## PROBLEM
Only the lines from the one with "em **Opções da Internet**." onward are wanted, through the last line of the entries, set down exactly.
---------- PROVIDED INFORMATION
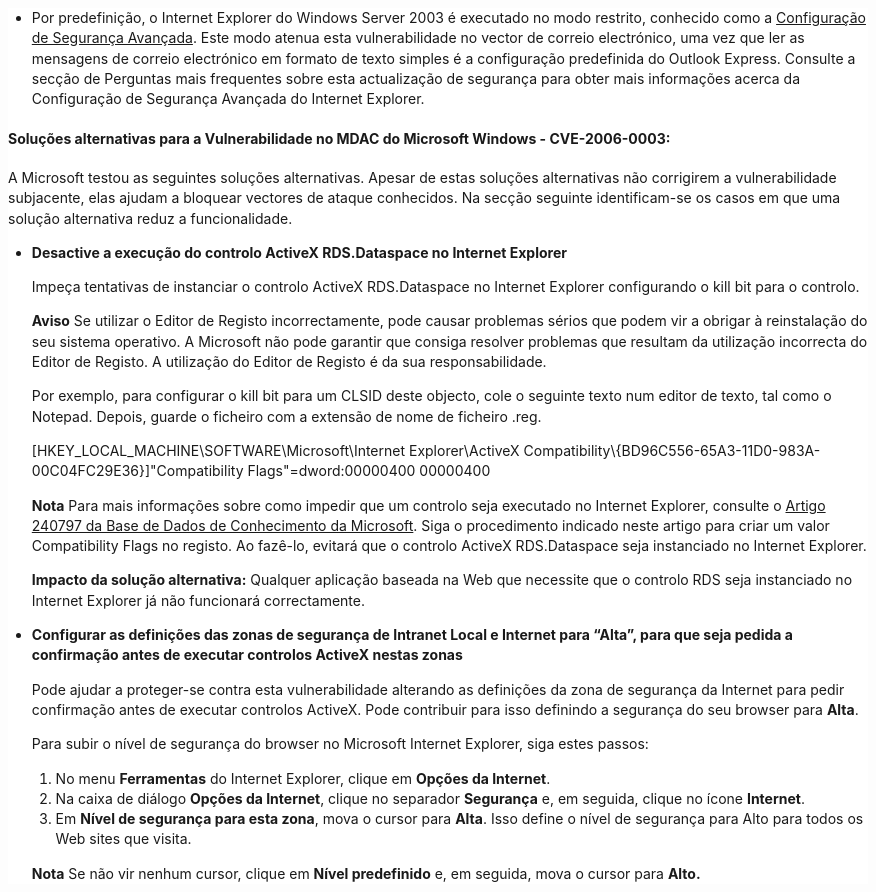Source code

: -   Por predefinição, o Internet Explorer do Windows Server 2003 é executado no modo restrito, conhecido como a [Configuração de Segurança Avançada](http://msdn.microsoft.com/library/default.asp?url=/workshop/security/szone/overview/esc_changes.asp). Este modo atenua esta vulnerabilidade no vector de correio electrónico, uma vez que ler as mensagens de correio electrónico em formato de texto simples é a configuração predefinida do Outlook Express. Consulte a secção de Perguntas mais frequentes sobre esta actualização de segurança para obter mais informações acerca da Configuração de Segurança Avançada do Internet Explorer.
  
#### Soluções alternativas para a Vulnerabilidade no MDAC do Microsoft Windows - CVE-2006-0003:
  
A Microsoft testou as seguintes soluções alternativas. Apesar de estas soluções alternativas não corrigirem a vulnerabilidade subjacente, elas ajudam a bloquear vectores de ataque conhecidos. Na secção seguinte identificam-se os casos em que uma solução alternativa reduz a funcionalidade.
  
-   **Desactive a execução do controlo ActiveX RDS.Dataspace no Internet Explorer**
  
    Impeça tentativas de instanciar o controlo ActiveX RDS.Dataspace no Internet Explorer configurando o kill bit para o controlo.
  
    **Aviso** Se utilizar o Editor de Registo incorrectamente, pode causar problemas sérios que podem vir a obrigar à reinstalação do seu sistema operativo. A Microsoft não pode garantir que consiga resolver problemas que resultam da utilização incorrecta do Editor de Registo. A utilização do Editor de Registo é da sua responsabilidade.
  
    Por exemplo, para configurar o kill bit para um CLSID deste objecto, cole o seguinte texto num editor de texto, tal como o Notepad. Depois, guarde o ficheiro com a extensão de nome de ficheiro .reg.
  
    \[HKEY\_LOCAL\_MACHINE\\SOFTWARE\\Microsoft\\Internet Explorer\\ActiveX Compatibility\\{BD96C556-65A3-11D0-983A-00C04FC29E36}\]"Compatibility Flags"=dword:00000400 00000400
  
    **Nota** Para mais informações sobre como impedir que um controlo seja executado no Internet Explorer, consulte o [Artigo 240797 da Base de Dados de Conhecimento da Microsoft](http://support.microsoft.com/kb/240797). Siga o procedimento indicado neste artigo para criar um valor Compatibility Flags no registo. Ao fazê-lo, evitará que o controlo ActiveX RDS.Dataspace seja instanciado no Internet Explorer.
  
    **Impacto da solução alternativa:** Qualquer aplicação baseada na Web que necessite que o controlo RDS seja instanciado no Internet Explorer já não funcionará correctamente.
  
-   **Configurar as definições das zonas de segurança de Intranet Local e Internet para “Alta”, para que seja pedida a confirmação antes de executar controlos ActiveX nestas zonas**
  
    Pode ajudar a proteger-se contra esta vulnerabilidade alterando as definições da zona de segurança da Internet para pedir confirmação antes de executar controlos ActiveX. Pode contribuir para isso definindo a segurança do seu browser para **Alta**.
  
    Para subir o nível de segurança do browser no Microsoft Internet Explorer, siga estes passos:
  
    1.  No menu **Ferramentas** do Internet Explorer, clique em **Opções da Internet**.  
    2.  Na caixa de diálogo **Opções da Internet**, clique no separador **Segurança** e, em seguida, clique no ícone **Internet**.  
    3.  Em **Nível de segurança para esta zona**, mova o cursor para **Alta**. Isso define o nível de segurança para Alto para todos os Web sites que visita.
  
    **Nota** Se não vir nenhum cursor, clique em **Nível predefinido** e, em seguida, mova o cursor para **Alto.**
--------------------
## ANSWER SECTION
    1.  No menu **Ferramentas** do Internet Explorer, clique em **Opções da Internet**.  
    2.  Na caixa de diálogo **Opções da Internet**, clique no separador **Segurança** e, em seguida, clique no ícone **Internet**.  
    3.  Em **Nível de segurança para esta zona**, mova o cursor para **Alta**. Isso define o nível de segurança para Alto para todos os Web sites que visita.
  
    **Nota** Se não vir nenhum cursor, clique em **Nível predefinido** e, em seguida, mova o cursor para **Alto.**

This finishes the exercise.